I have written a book on this intriguing subject which has just been published.
In this blog I will post excerpts and other interesting texts on this fascinating subject.

Austin Whittall

Wednesday, May 1, 2019

High altitude dwelling Denisovans: Tibet 160K years ago

A paper published today in Nature (Chen, Fahu et al., A late Middle Pleistocene Denisovan mandible from the Tibetan Plateau, doi 10.1038/s41586-019-1139-x ), identifies a lower jaw from a cave in Xiahe, China as belonging to a Densiovan, and dates it as 160,000 years old.

The abstract says:

"Denisovans are members of a hominin group who are currently only known directly from fragmentary fossils, the genomes of which have been studied from a single site, Denisova Cave in Siberia.

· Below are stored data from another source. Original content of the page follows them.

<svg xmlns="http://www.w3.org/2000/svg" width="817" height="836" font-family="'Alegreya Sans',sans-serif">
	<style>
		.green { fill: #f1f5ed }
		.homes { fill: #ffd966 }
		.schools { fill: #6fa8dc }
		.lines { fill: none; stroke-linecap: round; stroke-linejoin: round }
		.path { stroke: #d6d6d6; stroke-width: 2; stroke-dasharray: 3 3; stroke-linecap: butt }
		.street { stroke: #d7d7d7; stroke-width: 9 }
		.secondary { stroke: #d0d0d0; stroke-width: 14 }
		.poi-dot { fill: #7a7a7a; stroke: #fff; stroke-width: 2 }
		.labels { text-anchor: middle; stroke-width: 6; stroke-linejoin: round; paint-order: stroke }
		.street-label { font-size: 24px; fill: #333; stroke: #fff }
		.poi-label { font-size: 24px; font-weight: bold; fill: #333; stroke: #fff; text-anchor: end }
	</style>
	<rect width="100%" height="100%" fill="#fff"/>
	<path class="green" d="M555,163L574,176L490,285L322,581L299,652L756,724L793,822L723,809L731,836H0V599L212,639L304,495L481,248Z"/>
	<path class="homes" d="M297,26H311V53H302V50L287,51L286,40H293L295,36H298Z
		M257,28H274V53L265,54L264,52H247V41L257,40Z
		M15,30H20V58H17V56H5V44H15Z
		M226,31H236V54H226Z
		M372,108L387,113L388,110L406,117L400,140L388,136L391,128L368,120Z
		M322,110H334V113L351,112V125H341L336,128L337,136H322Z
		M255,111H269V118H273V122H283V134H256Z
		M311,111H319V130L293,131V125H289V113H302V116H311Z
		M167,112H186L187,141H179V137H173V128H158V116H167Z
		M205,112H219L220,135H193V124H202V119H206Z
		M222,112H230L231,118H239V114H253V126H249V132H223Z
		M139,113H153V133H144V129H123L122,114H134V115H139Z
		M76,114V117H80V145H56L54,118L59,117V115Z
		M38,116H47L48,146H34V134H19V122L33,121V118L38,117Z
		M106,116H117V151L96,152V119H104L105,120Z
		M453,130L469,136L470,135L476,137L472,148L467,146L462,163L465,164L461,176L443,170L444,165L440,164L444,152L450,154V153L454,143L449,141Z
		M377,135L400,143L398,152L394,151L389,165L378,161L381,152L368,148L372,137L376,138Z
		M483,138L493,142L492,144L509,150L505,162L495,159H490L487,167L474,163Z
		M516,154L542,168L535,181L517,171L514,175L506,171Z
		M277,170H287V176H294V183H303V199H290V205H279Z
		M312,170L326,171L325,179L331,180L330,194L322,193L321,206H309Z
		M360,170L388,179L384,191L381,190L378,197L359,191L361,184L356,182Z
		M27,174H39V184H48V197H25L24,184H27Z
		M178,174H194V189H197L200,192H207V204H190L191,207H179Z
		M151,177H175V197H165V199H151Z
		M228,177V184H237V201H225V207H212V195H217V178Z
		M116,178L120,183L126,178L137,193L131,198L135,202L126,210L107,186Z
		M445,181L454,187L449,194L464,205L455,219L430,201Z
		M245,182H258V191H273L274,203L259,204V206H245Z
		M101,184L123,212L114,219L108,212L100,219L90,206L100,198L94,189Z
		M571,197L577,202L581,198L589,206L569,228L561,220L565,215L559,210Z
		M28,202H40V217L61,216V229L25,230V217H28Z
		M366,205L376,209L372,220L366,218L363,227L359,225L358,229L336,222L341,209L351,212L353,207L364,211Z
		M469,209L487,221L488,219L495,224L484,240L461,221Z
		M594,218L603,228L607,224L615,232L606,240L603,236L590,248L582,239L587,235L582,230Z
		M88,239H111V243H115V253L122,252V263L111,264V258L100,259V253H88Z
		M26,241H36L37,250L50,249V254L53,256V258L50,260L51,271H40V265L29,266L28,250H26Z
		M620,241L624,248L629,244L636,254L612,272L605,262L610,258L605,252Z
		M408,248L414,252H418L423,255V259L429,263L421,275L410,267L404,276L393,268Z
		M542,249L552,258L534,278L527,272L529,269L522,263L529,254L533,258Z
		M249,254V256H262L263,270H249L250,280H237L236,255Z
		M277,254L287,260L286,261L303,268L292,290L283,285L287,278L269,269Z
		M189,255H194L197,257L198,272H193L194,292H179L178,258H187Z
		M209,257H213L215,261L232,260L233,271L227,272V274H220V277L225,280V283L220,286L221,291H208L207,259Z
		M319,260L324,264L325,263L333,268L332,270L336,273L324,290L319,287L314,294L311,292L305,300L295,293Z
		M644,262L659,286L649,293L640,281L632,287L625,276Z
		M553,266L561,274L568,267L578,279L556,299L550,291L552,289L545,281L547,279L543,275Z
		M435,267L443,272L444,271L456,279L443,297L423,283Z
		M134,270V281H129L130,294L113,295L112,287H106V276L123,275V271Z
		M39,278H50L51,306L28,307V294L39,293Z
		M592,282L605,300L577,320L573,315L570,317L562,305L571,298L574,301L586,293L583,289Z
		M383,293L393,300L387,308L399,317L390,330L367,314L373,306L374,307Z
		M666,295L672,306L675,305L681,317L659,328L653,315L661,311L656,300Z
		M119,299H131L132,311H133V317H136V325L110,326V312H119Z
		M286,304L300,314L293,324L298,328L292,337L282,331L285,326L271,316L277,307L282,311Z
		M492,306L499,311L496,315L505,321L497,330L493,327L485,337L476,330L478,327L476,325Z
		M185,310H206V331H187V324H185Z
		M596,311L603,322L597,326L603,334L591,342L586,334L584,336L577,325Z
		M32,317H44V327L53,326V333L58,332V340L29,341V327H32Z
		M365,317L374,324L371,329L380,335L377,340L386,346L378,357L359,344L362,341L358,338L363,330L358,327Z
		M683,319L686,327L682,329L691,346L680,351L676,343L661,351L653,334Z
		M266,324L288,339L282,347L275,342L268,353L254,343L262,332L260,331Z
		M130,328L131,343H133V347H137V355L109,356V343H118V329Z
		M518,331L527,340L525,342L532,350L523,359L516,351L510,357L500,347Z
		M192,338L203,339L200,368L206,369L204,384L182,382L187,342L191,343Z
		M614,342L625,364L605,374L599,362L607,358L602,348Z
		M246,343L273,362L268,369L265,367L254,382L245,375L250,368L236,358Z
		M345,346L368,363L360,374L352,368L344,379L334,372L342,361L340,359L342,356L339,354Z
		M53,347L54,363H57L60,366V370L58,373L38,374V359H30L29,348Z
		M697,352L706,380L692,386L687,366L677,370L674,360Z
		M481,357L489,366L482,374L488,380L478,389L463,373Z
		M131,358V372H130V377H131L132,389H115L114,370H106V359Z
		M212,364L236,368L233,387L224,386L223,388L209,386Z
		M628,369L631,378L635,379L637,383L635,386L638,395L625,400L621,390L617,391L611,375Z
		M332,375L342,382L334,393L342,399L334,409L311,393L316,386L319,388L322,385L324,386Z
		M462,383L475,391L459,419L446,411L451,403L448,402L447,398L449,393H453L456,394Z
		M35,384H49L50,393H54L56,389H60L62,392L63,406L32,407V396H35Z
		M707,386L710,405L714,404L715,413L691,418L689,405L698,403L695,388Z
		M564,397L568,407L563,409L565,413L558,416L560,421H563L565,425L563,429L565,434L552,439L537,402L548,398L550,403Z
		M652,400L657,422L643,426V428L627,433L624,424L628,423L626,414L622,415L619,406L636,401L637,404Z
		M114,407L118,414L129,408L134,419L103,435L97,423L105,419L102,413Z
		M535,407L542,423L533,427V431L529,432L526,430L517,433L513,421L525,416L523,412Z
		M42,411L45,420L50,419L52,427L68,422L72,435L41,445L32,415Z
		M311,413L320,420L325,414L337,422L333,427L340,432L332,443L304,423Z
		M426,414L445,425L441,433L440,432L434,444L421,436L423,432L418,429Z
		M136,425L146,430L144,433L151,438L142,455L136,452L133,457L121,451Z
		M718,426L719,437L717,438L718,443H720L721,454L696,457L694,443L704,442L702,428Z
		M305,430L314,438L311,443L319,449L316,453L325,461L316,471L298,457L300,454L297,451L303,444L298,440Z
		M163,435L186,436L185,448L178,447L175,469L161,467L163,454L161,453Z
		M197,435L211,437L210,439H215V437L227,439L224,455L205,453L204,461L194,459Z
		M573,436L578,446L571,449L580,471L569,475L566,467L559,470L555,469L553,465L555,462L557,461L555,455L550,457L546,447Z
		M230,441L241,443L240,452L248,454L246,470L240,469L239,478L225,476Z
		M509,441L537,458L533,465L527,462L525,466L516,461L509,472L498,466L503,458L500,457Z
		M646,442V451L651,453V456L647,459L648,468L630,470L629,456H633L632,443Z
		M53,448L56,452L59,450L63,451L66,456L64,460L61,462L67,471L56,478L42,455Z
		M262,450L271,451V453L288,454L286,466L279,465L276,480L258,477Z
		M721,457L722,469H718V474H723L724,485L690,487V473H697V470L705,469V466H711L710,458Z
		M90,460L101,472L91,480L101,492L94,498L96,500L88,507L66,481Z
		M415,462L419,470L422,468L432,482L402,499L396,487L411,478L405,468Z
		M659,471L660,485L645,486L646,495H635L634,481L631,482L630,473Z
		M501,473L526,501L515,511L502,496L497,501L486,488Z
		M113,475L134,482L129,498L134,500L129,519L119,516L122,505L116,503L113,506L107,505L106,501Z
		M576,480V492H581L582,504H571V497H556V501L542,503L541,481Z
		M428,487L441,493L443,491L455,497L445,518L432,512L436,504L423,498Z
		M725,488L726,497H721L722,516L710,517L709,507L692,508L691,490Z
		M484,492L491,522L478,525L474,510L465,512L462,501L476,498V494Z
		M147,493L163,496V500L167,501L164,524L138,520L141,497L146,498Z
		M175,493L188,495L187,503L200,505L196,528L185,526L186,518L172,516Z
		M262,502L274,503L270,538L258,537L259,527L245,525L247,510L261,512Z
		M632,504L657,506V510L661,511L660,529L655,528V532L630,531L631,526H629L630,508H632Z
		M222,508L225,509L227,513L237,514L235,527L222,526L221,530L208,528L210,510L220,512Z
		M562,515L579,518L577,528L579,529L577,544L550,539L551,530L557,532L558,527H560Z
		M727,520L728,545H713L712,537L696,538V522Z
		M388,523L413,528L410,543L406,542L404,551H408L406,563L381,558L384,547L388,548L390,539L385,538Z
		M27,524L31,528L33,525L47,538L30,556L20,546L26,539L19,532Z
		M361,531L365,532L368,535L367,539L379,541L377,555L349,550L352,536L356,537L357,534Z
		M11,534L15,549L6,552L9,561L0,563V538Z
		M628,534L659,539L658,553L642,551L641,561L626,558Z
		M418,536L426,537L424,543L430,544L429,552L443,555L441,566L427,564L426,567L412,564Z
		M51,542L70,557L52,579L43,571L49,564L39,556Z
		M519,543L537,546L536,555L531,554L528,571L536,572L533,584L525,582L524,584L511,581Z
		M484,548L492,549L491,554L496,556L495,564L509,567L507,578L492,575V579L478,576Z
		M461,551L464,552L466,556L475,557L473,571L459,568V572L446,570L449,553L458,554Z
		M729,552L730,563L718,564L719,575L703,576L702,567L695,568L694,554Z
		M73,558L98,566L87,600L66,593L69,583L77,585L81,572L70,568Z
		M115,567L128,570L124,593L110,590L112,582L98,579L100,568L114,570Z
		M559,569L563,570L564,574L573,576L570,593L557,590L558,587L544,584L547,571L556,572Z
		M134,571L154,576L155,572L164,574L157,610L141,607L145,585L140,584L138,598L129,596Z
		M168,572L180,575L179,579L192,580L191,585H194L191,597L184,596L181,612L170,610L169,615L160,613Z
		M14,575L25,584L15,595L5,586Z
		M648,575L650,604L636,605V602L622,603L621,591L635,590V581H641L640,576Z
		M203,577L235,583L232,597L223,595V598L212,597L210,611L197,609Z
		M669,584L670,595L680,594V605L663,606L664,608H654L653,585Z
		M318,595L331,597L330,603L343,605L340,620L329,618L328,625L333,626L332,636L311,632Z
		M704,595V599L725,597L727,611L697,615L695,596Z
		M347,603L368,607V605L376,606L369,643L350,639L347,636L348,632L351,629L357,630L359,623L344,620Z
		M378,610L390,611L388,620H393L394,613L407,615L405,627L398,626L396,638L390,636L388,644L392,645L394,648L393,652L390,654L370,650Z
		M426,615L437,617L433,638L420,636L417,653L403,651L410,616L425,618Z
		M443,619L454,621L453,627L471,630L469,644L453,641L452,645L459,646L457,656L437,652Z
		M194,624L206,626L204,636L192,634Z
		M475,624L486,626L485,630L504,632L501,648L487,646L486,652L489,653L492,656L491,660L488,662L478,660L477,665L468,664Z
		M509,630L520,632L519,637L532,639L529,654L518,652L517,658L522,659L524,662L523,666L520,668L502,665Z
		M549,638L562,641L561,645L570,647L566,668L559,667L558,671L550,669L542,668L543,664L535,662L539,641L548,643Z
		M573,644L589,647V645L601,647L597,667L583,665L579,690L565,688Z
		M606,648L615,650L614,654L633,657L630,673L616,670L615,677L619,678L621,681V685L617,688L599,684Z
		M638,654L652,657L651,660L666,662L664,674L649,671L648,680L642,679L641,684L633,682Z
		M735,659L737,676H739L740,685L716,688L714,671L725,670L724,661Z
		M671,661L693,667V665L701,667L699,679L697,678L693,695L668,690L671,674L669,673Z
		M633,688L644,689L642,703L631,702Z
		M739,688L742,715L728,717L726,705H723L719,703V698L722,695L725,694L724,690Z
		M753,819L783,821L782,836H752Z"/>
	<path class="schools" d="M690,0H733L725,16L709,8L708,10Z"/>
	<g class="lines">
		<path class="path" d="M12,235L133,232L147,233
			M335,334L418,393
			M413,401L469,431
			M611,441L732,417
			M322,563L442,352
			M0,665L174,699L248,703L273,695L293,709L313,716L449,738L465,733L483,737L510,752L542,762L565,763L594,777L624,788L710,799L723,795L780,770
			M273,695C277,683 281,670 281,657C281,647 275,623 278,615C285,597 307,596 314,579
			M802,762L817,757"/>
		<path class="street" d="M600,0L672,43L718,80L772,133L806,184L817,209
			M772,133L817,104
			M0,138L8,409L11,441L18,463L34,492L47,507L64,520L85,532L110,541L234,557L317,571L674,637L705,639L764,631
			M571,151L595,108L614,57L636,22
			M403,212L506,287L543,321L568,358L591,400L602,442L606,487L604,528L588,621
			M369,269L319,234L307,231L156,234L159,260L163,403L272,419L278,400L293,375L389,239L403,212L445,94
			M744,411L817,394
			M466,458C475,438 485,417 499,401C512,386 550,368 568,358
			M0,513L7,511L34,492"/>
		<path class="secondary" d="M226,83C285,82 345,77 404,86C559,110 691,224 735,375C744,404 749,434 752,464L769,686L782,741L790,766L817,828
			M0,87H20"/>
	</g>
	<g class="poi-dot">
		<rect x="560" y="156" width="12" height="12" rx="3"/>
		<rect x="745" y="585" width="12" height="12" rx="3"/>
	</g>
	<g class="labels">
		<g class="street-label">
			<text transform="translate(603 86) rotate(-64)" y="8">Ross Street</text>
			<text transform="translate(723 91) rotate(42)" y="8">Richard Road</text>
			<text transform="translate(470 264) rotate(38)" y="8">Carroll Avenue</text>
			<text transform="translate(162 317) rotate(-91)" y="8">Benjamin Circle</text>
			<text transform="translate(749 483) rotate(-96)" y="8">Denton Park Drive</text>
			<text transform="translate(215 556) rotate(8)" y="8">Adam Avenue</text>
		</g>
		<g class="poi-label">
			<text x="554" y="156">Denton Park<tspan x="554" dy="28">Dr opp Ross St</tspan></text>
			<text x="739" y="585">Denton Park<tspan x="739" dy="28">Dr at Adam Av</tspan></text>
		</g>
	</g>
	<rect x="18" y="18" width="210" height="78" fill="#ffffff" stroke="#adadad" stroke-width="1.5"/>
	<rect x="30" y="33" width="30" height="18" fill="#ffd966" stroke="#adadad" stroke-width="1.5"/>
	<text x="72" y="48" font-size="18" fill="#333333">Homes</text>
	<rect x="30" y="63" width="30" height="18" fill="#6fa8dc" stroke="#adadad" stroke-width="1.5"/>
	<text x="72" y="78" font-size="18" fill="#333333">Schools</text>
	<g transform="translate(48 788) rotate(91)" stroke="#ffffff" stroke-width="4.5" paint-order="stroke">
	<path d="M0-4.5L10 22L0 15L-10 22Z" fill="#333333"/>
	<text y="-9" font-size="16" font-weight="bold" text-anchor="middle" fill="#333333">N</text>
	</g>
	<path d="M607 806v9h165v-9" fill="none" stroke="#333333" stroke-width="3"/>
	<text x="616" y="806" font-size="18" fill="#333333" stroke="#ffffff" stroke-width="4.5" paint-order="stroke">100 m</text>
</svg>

They are also known indirectly from their genetic legacy through gene flow into several low-altitude East Asian populations and high-altitude modern Tibetans6. The lack of morphologically informative Denisovan fossils hinders our ability to connect geographically and temporally dispersed fossil hominins from Asia and to understand in a coherent manner their relation to recent Asian populations. This includes understanding the genetic adaptation of humans to the high-altitude Tibetan Plateau, which was inherited from the Denisovans. Here we report a Denisovan mandible, identified by ancient protein analysis, found on the Tibetan Plateau in Baishiya Karst Cave, Xiahe, Gansu, China. We determine the mandible to be at least 160 thousand years old through U-series dating of an adhering carbonate matrix. The Xiahe specimen provides direct evidence of the Denisovans outside the Altai Mountains and its analysis unique insights into Denisovan mandibular and dental morphology. Our results indicate that archaic hominins occupied the Tibetan Plateau in the Middle Pleistocene epoch and successfully adapted to high-altitude hypoxic environments long before the regional arrival of modern Homo sapiens.

This is significant for several reasons:

  1. It is a second site with Denisovan fossils other than the original cave in the Altai mountains.
  2. It puts the Denisovans in a high altitue environment: the Baishiya Karst Cave is set at 3,280 m (10,500 ft) in the Tibetan Plateau.
  3. Present human populations in that area have inherited a Denisovan gene (found in the Altai cave remains), that gives them the ability to survive the lack of oxygen encountered at high altitudes. Now there is a Denisovan jaw bone in the right location: the Tibetan Plateau, where the Tibetans with this gene live (the Nepalese Sherpas also have it).

Denisovan Lower Jaw Bone. Dongju Zhang, Lanzhou University

The age is also interesting: 160,000 years old. This is in the same range as the age of the Altai cave: Denisovans were living in the Altai cave at least 200,000 years ago and continued living there until about 55,000 years ago. Neanderthals overlapped them, and lived in the cave between around 190,000-100,000 years ago.

The mandible was discovered in 1980, and only now has it been identificed through protein analysis as belonging to a Denisovan.